Graduate Program in Structural and Computational Biology and Molecular Biophysics, Baylor College of Medicine, Houston, Texas 77030, USA.
J Biol Chem. 2012 May 25;287(22):17985-95. doi: 10.1074/jbc.M112.349019. Epub 2012 Mar 27.

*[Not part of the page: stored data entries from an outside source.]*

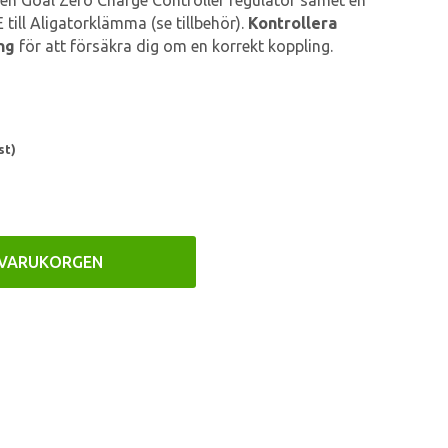
 en Goal Zero Charge Controller regulator samet en
 till Aligatorklämma (se tillbehör).
Kontrollera
ng
för att försäkra dig om en korrekt koppling.
st)
 VARUKORGEN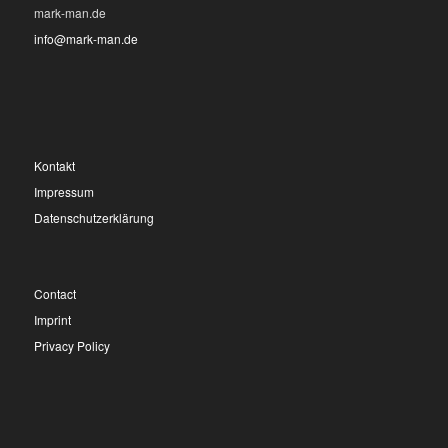
mark-man.de
info@mark-man.de
Kontakt
Impressum
Datenschutzerklärung
Contact
Imprint
Privacy Policy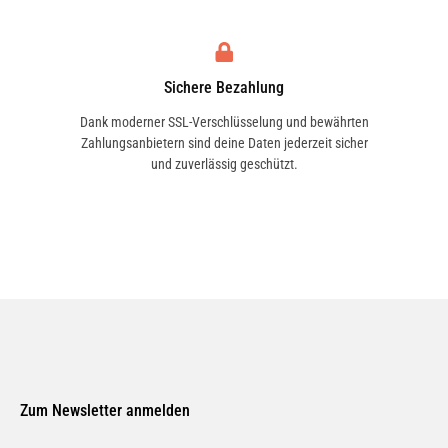
Sichere Bezahlung
Dank moderner SSL-Verschlüsselung und bewährten
Zahlungsanbietern sind deine Daten jederzeit sicher
und zuverlässig geschützt.
Zum Newsletter anmelden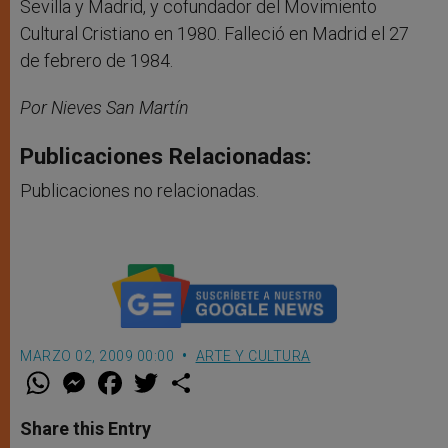
Sevilla y Madrid, y cofundador del Movimiento
Cultural Cristiano en 1980. Falleció en Madrid el 27
de febrero de 1984.
Por Nieves San Martín
Publicaciones Relacionadas:
Publicaciones no relacionadas.
MARZO 02, 2009 00:00
ARTE Y CULTURA
W
M
F
T
S
h
e
a
w
h
a
s
c
i
a
t
s
e
t
r
Share this Entry
s
e
b
t
e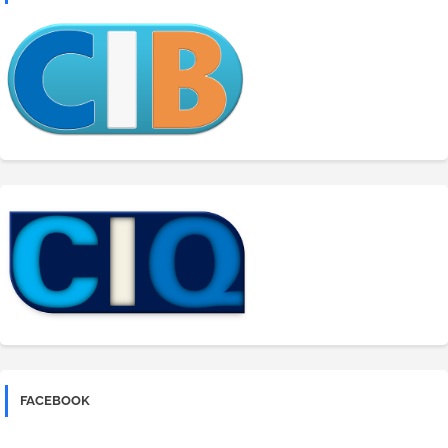
FACEBOOK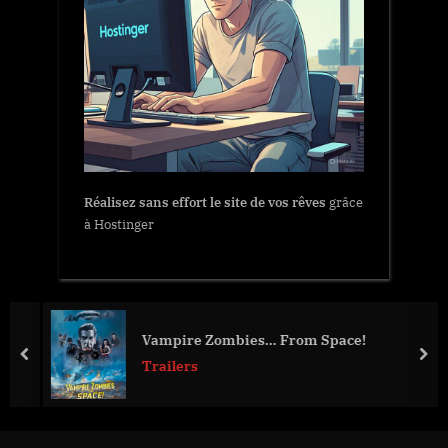
Réalisez sans effort le site de vos rêves
grâce
à Hostinger
Vampire Zombies… From Space!
prev
nex
Trailers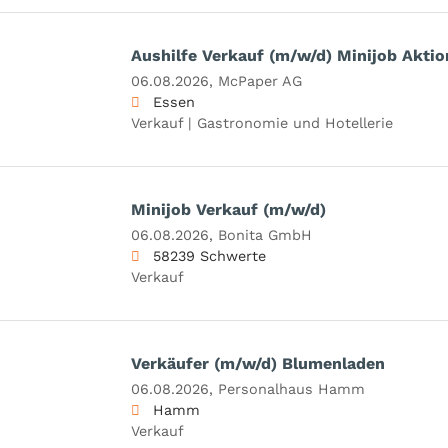
Aushilfe Verkauf (m/w/d) Minijob Aktio
06.08.2026,
McPaper AG
Essen
Verkauf | Gastronomie und Hotellerie
Minijob Verkauf (m/w/d)
06.08.2026,
Bonita GmbH
58239 Schwerte
Verkauf
Verkäufer (m/w/d) Blumenladen
06.08.2026,
Personalhaus Hamm
Hamm
Verkauf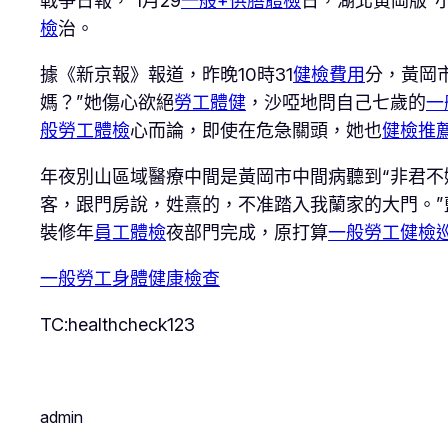
戰爭日報， 1月29
一般+供膳體檢
日，湖北黃岡版“
檢
治。
據《新京報》報道，昨晚10時31
健檢費用
分，黃岡
媽？”她傷心欲絕
勞工體健
，沙啞地問自己七歲的
一
般勞工體檢
心而論，即使在危急關頭，她也
健檢推
年夜別山區域醫療中間是黃岡市中間病聽到“非君不
客，跟門房說，姓熹的，不准踏入我蘭家的大門。”
裝修年
員工體檢
夜部門完成，原打算
一般勞工健檢
一般勞工身體健康檢查
TC:healthcheck123
admin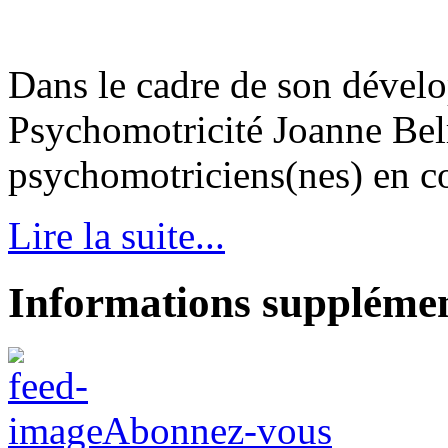
Dans le cadre de son dével
Psychomotricité Joanne Bel
psychomotriciens(nes) en con
Lire la suite...
Informations supplémen
Abonnez-vous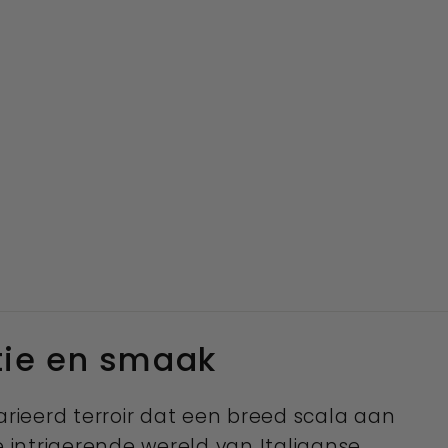
itie en smaak
rieerd terroir dat een breed scala aan
e intrigerende wereld van Italiaanse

K(ATP) channels, (SUR1/Kir6.2)(4) (sulfonylurea receptor type 1/potassium inward rectifier type 6.2) respond to the metabolic state of pancreatic β-cells, modulating membrane potential and insulin exocytosis. Mutations in both subunits cause neonatal diabetes by overactivating the pore. Hyperactive channels fail to close appropriately with increased glucose metabolism; thus, β-cell hyperpolarization limits insulin release. K(ATP) channels are inhibited by ATP binding to the Kir6.2 pore and stimulated, via an uncertain mechanism, by magnesium nucleotides at SUR1. Glibenclamide (GBC), a sulfonylurea, was used as a conformational probe to compare nucleotide action on wild type versus Q1178R and R1182Q SUR1 mutants. GBC binds with high affinity to aporeceptors, presumably in the inward facing ATP-binding cassette configuration; MgATP reduces binding affinity via a shift to the outward facing conformation. To determine nucleotide affinities under equilibrium, non-hydrolytic conditions, Mg(2+) was eliminated. A four-state equilibrium model describes the allosteric linkage. The K(D) for ATP(4-) is ~1 versus 12 mM, Q1178R versus wild type, respectively. The linkage constant is ~10, implying that outward facing conformations bind GBC with a lower affinity, 9-10 nM for Q1178R. Thus, nucleotides cannot completely inhibit GBC binding. Binding of channel openers is reported to require ATP hydrolysis, but diazoxide, a SUR1-selective agonist, concentration-dependently augments ATP(4-) action. An eight-state model describes linkage between diazoxide and ATP(4-) binding; diazoxide markedly increases the affinity of Q1178R for ATP(4-) and ATP(4-) augments diazoxide binding. NBD2, but not NBD1, has a higher affinity for ATP (and ADP) in mutant versus wild type (with or without Mg(2+)). Thus, the mutants spend more time in nucleotide-bound conformations, with reduced affinity for GBC, that activate the pore.
K(ATP) 通道(SUR1/Kir6.2)(4)(磺酰脲受体 1/钾内向整流器 6.2)对胰腺β细胞的代谢状态作出反应,调节膜电位和胰岛素分泌。两个亚基的突变通过过度激活孔导致新生儿糖尿病。活性过高的通道由于葡萄糖代谢增加而不能适当关闭;因此,β细胞超极化限制胰岛素释放。K(ATP) 通道被 Kir6.2 孔内的 ATP 结合抑制,并通过 SUR1 的镁核苷酸以不确定的机制被刺激。格列本脲(GBC),一种磺酰脲,被用作构象探针,以比较野生型与 Q1178R 和 R1182Q SUR1 突变体的核苷酸作用。GBC 与无孔受体以高亲和力结合,推测在朝向内部的 ATP 结合盒构象中;MgATP 通过向向外的构象转变降低结合亲和力。为了在平衡条件下确定核苷酸亲和力,在非水解条件下,消除了 Mg(2+)。四态平衡模型描述了变构连接。对于野生型,ATP(4-)的 K(D)分别为1 与 12 mM,对于 Q1178R 为10。连接常数为~10,这意味着外向构象以较低的亲和力结合 GBC,对于 Q1178R 为 9-10 nM。因此,核苷酸不能完全抑制 GBC 结合。据报道,通道开放剂的结合需要 ATP 水解,但 SUR1 选择性激动剂二氮嗪浓度依赖性地增强了 ATP(4-)的作用。八态模型描述了二氮嗪与 ATP(4-)结合之间的联系;二氮嗪显著增加了 Q1178R 对 ATP(4-)的亲和力,并且增加了 ATP(4-)对二氮嗪的结合。与野生型相比,突变体的 NBD2(而不是 NBD1)对 ATP(和 ADP)具有更高的亲和力(有或没有 Mg(2+))。因此,突变体花费更多的时间处于核苷酸结合构象中,对 GBC 的亲和力降低,从而激活孔。